Happy National Ice Cream Month – Today we celebrate the most popular flavor: VANILLA!
While we don’t recommend shipping ice cream without dry ice, feel free to stop by your favorite ice cream shop and enjoy a nice cool treat.
Here are some fun ice cream facts you can share with your friends:
1. Americans are the No. 1 consumers of ice cream worldwide, eating 48 pints of ice cream per person every year on average. New Zealand comes in at number 2.
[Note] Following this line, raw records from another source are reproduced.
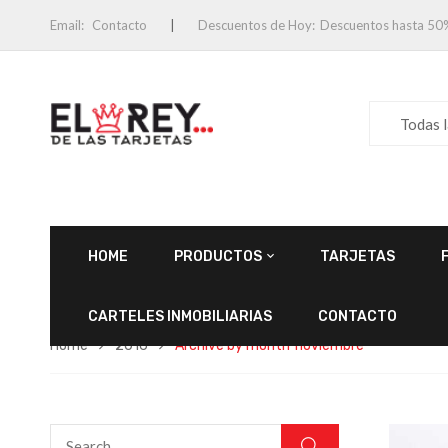
Email:
Contacto
Descuentos de Hoy:
Descuentos hasta 50
Todas 
HOME
PRODUCTOS
TARJETAS
CARTELES INMOBILIARIAS
CONTACTO
Home
2016
Archive by month"noviembre"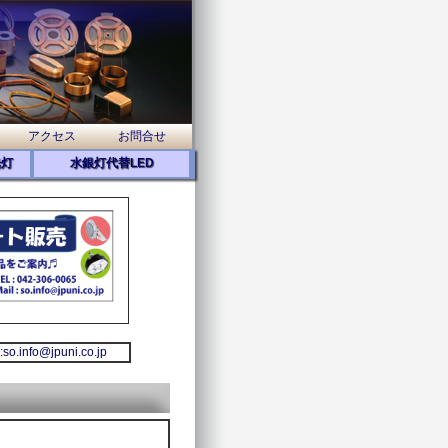
アクセス
お問合せ
光灯
水銀灯代替LED
:
so.info@jpuni.co.jp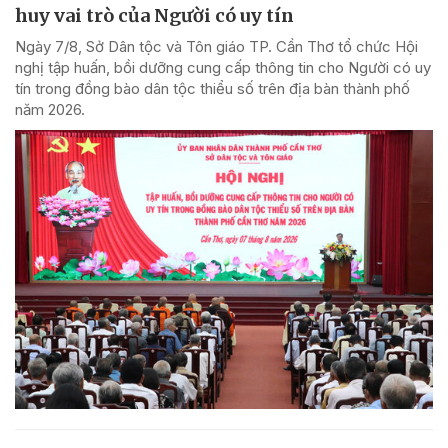
huy vai trò của Người có uy tín
Ngày 7/8, Sở Dân tộc và Tôn giáo TP. Cần Thơ tổ chức Hội
nghị tập huấn, bồi dưỡng cung cấp thông tin cho Người có uy
tín trong đồng bào dân tộc thiểu số trên địa bàn thành phố
năm 2026.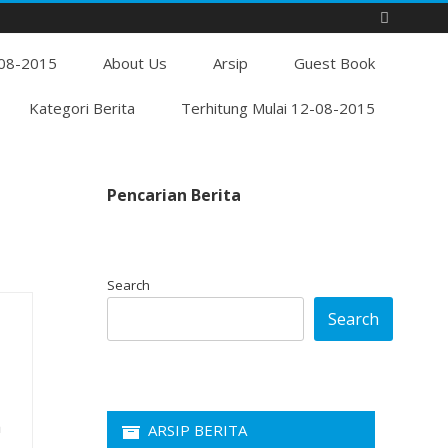
Skip
-08-2015
to
About Us
Arsip
Guest Book
content
Kategori Berita
Terhitung Mulai 12-08-2015
Pencarian Berita
Search
Search
h
ARSIP BERITA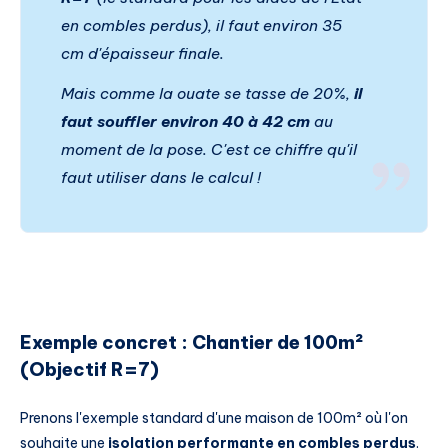
en combles perdus), il faut environ 35
cm d'épaisseur
finale
.
Mais comme la ouate se tasse de 20%,
il
faut souffler environ 40 à 42 cm
au
moment de la pose. C'est ce chiffre qu'il
faut utiliser dans le calcul !
Exemple concret : Chantier de 100m²
(Objectif R=7)
Prenons l'exemple standard d'une maison de 100m² où l'on
souhaite une
isolation performante en combles perdus
.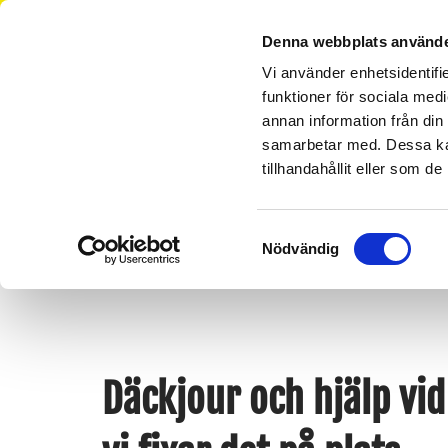
Denna webbplats använde
Vi använder enhetsidentifie
funktioner för sociala medi
annan information från din
samarbetar med. Dessa kan
Din räddnings
tillhandahållit eller som d
TMA SKYDD
VÄGASSISTANS
BÄRGN
Samtyckesval
Nödvändig
Däckjour och hjälp vi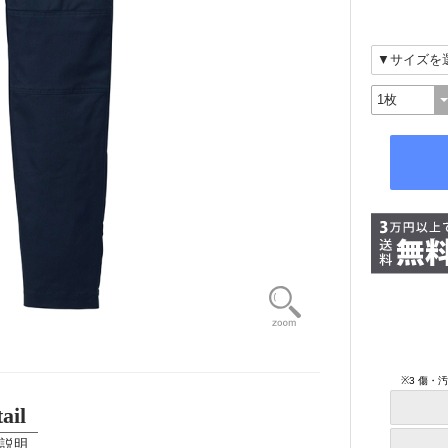
ail
説明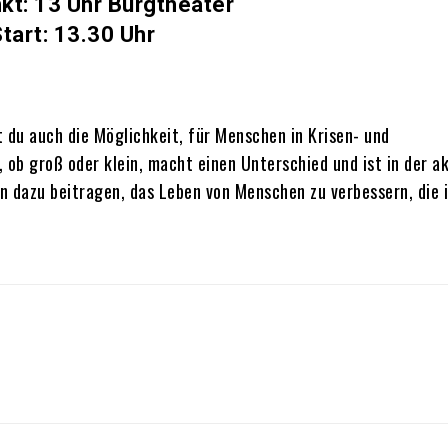
kt: 13 Uhr Burgtheater
tart: 13.30 Uhr
 du auch die Möglichkeit, für Menschen in Krisen- und
 ob groß oder klein, macht einen Unterschied und ist in der a
n dazu beitragen, das Leben von Menschen zu verbessern, die 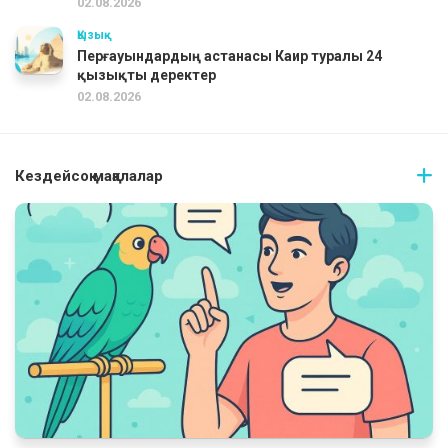
02.08.2026
Қызық
Перғауындардың астанасы Каир туралы 24
қызықты деректер
02.08.2026
Кездейсоқ мақалалар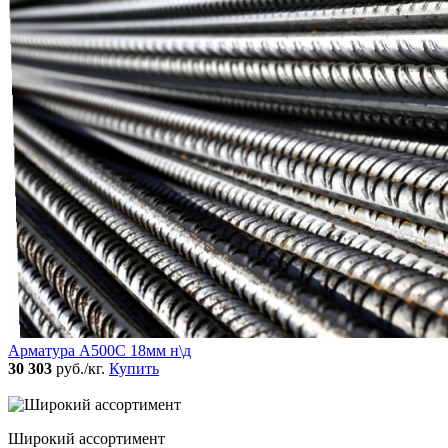
Арматура А500С 18мм н\д
30 303
руб./кг.
Купить
Широкий ассортимент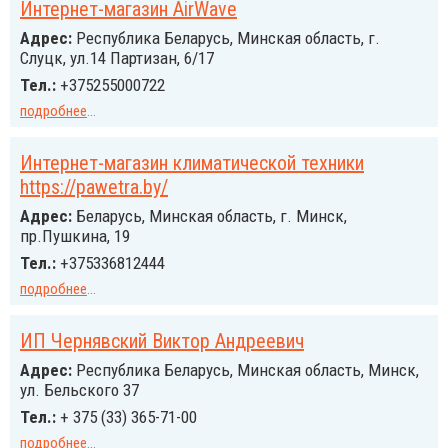
Интернет-магазин AirWave
Адрес:
Республика Беларусь, Минская область, г.
Слуцк, ул.14 Партизан, 6/17
Тел.:
+375255000722
подробнее
...
Интернет-магазин климатической техники
https://pawetra.by/
Адрес:
Беларусь, Минская область, г. Минск,
пр.Пушкина, 19
Тел.:
+375336812444
подробнее
...
ИП Чернявский Виктор Андреевич
Адрес:
Республика Беларусь, Минская область, Минск,
ул. Бельского 37
Тел.:
+ 375 (33) 365-71-00
подробнее
...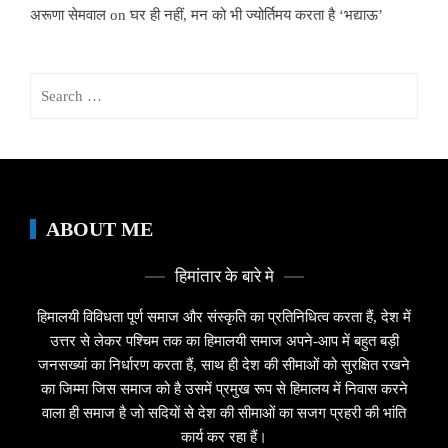
अरूणा सेमवाल
on
घर ही नहीं, मन को भी ज्योर्तिमय करता है ‘भद्याऊ’
Search
for:
ABOUT ME
हिमांतार के बारे मे
हिमालयी विविधता पूर्ण समाज और संस्कृति का प्रतिनिधित्व करता हैं, देश में
उत्तर से लेकर पश्चिम तक का हिमालयी समाज अपने-आप में बहुत बड़ी
जनसख्यां का निर्धारण करता हैं, साथ ही देश की सीमाओं को सुरक्षित रखने
का जिम्मा जिस समाज को है उसमें प्रमुख रूप से हिमालय में निवास करने
वाला ही समाज है जो सदियों से देश की सीमाओं का सजग प्रहरी की भांति
कार्य कर रहा हैं।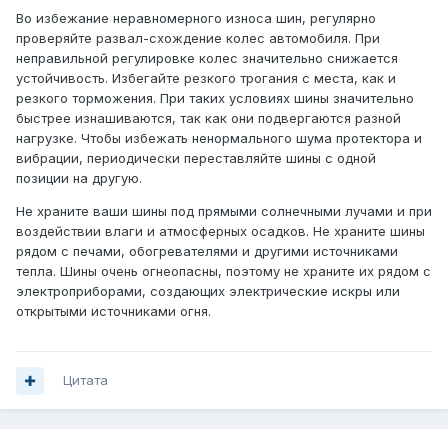
Во избежание неравномерного износа шин, регулярно
проверяйте развал-схождение колес автомобиля. При
неправильной регулировке колес значительно снижается
устойчивость. Избегайте резкого трогания с места, как и
резкого торможения. При таких условиях шины значительно
быстрее изнашиваются, так как они подвергаются разной
нагрузке. Чтобы избежать ненормального шума протектора и
вибрации, периодически переставляйте шины с одной
позиции на другую.
Не храните ваши шины под прямыми солнечными лучами и при
воздействии влаги и атмосферных осадков. Не храните шины
рядом с печами, обогревателями и другими источниками
тепла. Шины очень огнеопасны, поэтому не храните их рядом с
электроприборами, создающих электрические искры или
открытыми источниками огня.
Цитата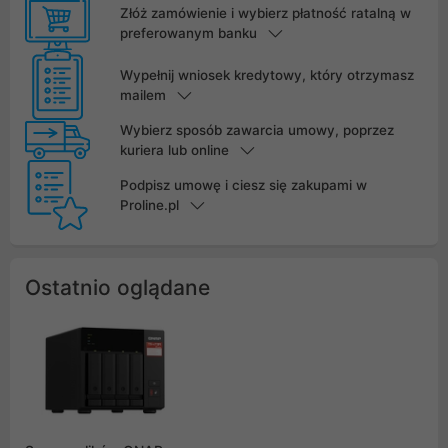
Złóż zamówienie i wybierz płatność ratalną w
preferowanym banku
Wypełnij wniosek kredytowy, który otrzymasz
mailem
Wybierz sposób zawarcia umowy, poprzez
kuriera lub online
Podpisz umowę i ciesz się zakupami w
Proline.pl
Ostatnio oglądane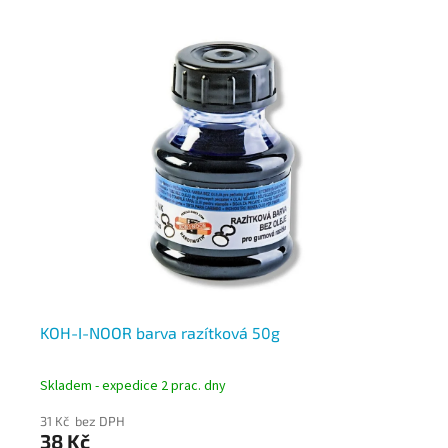
na
KOH-I-NOOR barva razítková 50g
KO
ol
Skladem - expedice 2 prac. dny
Skl
31 Kč bez DPH
51 
38 Kč
6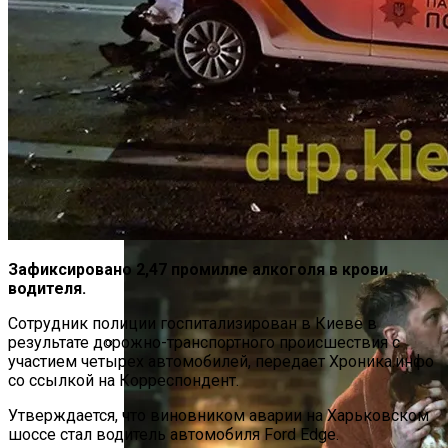
Тёмная Сторона Детских Шоу: Куда
Пропал Скандальный Создатель
Никелодеона
Зафиксировано 2,47 промилле алкоголя в крови
водителя.
Сотрудник полиции госпитализирован в Киеве в
результате дорожно-транспортного происшествия с
участием четырех автомобилей, передает Хроника.инфо
В Египте Госпитализировали 5-
со ссылкой на Корреспондент.
Летнюю Украинку С Признаками
Утверждается, что виновником аварии на Харьковском
Изнасилования: Мать Отрицает
шоссе стал водитель автомобиля Ford Edge.
Насилие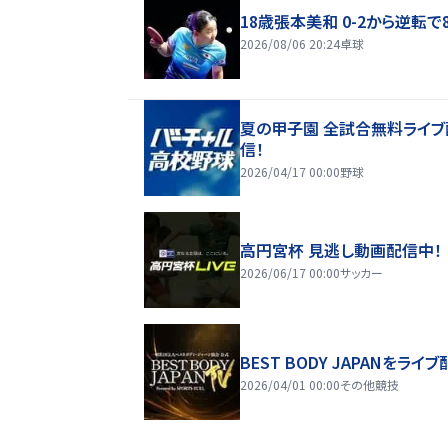
18歳張本美和 0-2から逆転で
2026/08/06 20:24
卓球
夏の甲子園 全試合無料ライブ
信！
2026/04/17 00:00
野球
高円宮杯 見逃し動画配信中！
2026/06/17 00:00
サッカー
BEST BODY JAPANをライブ
2026/04/01 00:00
その他競技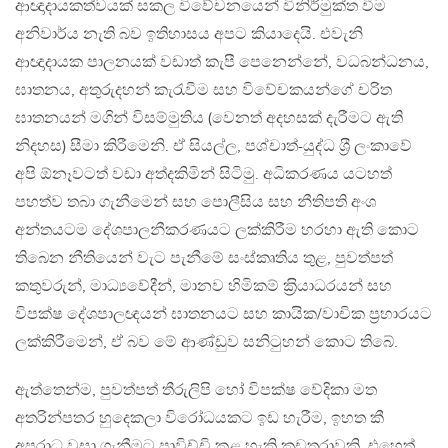
ආඥාදායකත්වයක් සකල විවේචනයෙන් විනිර්මුක්ත වීම
අනිවාර්ය නැති බව ඉතිහාසය අපට කියාදෙයි. එවැනි
ආඥාදායක පාලනයක් වඩාත් කැපී පෙනෙන්නේ, වධබන්ධනය,
ඝාතනය, අතුරුදහන් කැරැවීම සහ විවේචකයන්ගේ චරිත
ඝාතනයන් මගින් විසම්මුතිය (වෙනත් අදහසක් දැරීමට ඇති
නිදහස) සීමා කිරීමෙනි. ඒ සියල්ල, පශ්චාත්-යුද්ධ ශ‍්‍රී ලංකාවේ
අපි ඕනෑවටත් වඩා අත්දකිමින් සිටිමු. අධිකරණය යටහත්
පහත්ව තබා ගැනීමෙන් සහ පොලීසිය සහ නීතිපති අංශ
අන්තයටම දේශපාලනීකරණයට ලක්කිරීම හරහා ඇති කොට
තිබෙන නීතියෙන් වැට පැනීමේ සංස්කෘතිය තුළ, පුවත්පත්
කතුවරුන්, මාධ්‍යවේදීන්, මානව හිමිකම් ක‍්‍රියාධරයන් සහ
විපක්ෂ දේශපාලඥයන් ඝාතනයට සහ කායික/වාචික ප‍්‍රහාරයට
ලක්කිරීමෙන්, ඒ බව මේ ආණ්ඩුව සනිටුහන් කොට තිබේ.
ඇත්තෙන්ම, පුවත්පත් තීරුලිපි හෝ විපක්ෂ වේදිකා මත
අතරින්පතර හුදෙකලා විරෝධයකට ඉඩ හැරීම, ඉහත කී
අපරාධ වසා ගැනීමට පාවිච්චි කළ හැකි කඩතුරාවකි. එහෙත්,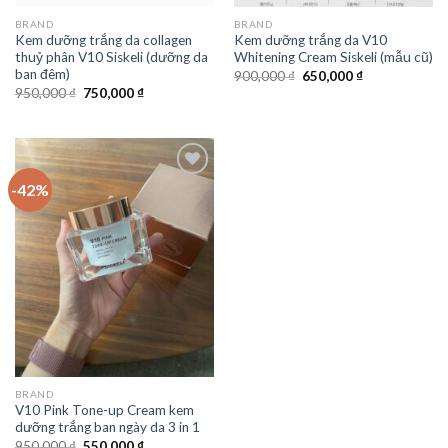
BRAND
BRAND
Kem dưỡng trắng da collagen
Kem dưỡng trắng da V10
thuỷ phân V10 Siskeli (dưỡng da
Whitening Cream Siskeli (mẫu cũ)
ban đêm)
900,000
₫
650,000
₫
950,000
₫
750,000
₫
-42%
Add to
Wishlist
BRAND
V10 Pink Tone-up Cream kem
dưỡng trắng ban ngày da 3 in 1
950,000
₫
550,000
₫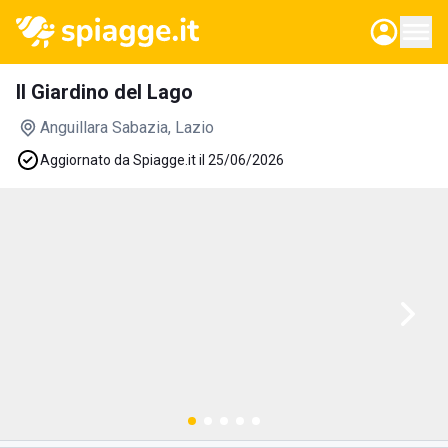
Il Giardino del Lago
Anguillara Sabazia
, Lazio
Aggiornato da Spiagge.it il 25/06/2026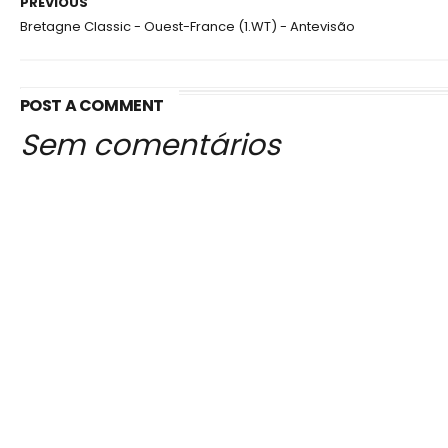
PREVIOUS
Bretagne Classic - Ouest-France (1.WT) - Antevisão
POST A COMMENT
Sem comentários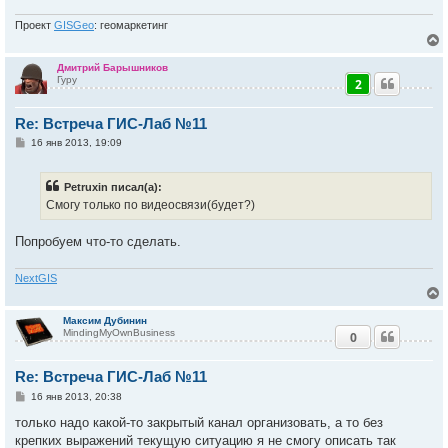
Проект
GISGeo
: геомаркетинг
Дмитрий Барышников
Гуру
2
у
т
Re: Встреча ГИС-Лаб №11
ь
с
С
16 янв 2013, 19:09
о
к
о
б
Petruxin писал(а):
щ
е
Смогу только по видеосвязи(будет?)
ч
н
и
е
Попробуем что-то сделать.
у
NextGIS
Максим Дубинин
MindingMyOwnBusiness
0
у
т
Re: Встреча ГИС-Лаб №11
ь
с
С
16 янв 2013, 20:38
о
к
о
только надо какой-то закрытый канал организовать, а то без
б
крепких выражений текущую ситуацию я не смогу описать так
щ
2. The exact origins of ice cream are unknown. Shannon Jackson Arnold wrote in “Everybody Loves Ice Cream: The Whole Scoop on America’s Favorite Treat,” that “legends about ice cream’s early history abound: Marco Polo brought back the recipe for ice cream from China. Italian Catherine de Medici introduced the treat to France when she married King Henry II.”
3. Immigrants at Ellis Island were served ice cream as part of the welcoming to America.
4. About 9 percent of all the milk produced by U.S. dairy farmers is used to produce ice cream.
5. Charles E. Minches of St. Louis, Missouri is said to have invented the ice cream cone in 1904 at the World’s Fair in St. Louis when he filled a pastry cone with two scoops of ice cream. This claim, however, is not without controversy. Italo Marchiony of New York City filed a patent for the ice cream cone months before the fair opened. And, he was selling lemon ice in cones as early as 1896.
6. Vanilla is the most popular flavor, accounting for 20-29% of overall sales of ice cream with chocolate coming in a distant second.
7. Ice cream became popular here after the American Revolution, when the Americans had continued contact with the French and Thomas Jefferson became particularly fond of it as U.S. Ambassador to France. The Library of Congress possesses a copy of a recipe for vanilla ice cream used by Thomas Jefferson written in Jefferson’s own hand. President George Washington allocated a total of $200 on ice cream purchases during the hot summer of 1790.
8. The biggest ice cream sundae in history was made in Edmonton, Alberta, Canada, in 1988, and weighed in at over 24 tons, according to IceCream.com.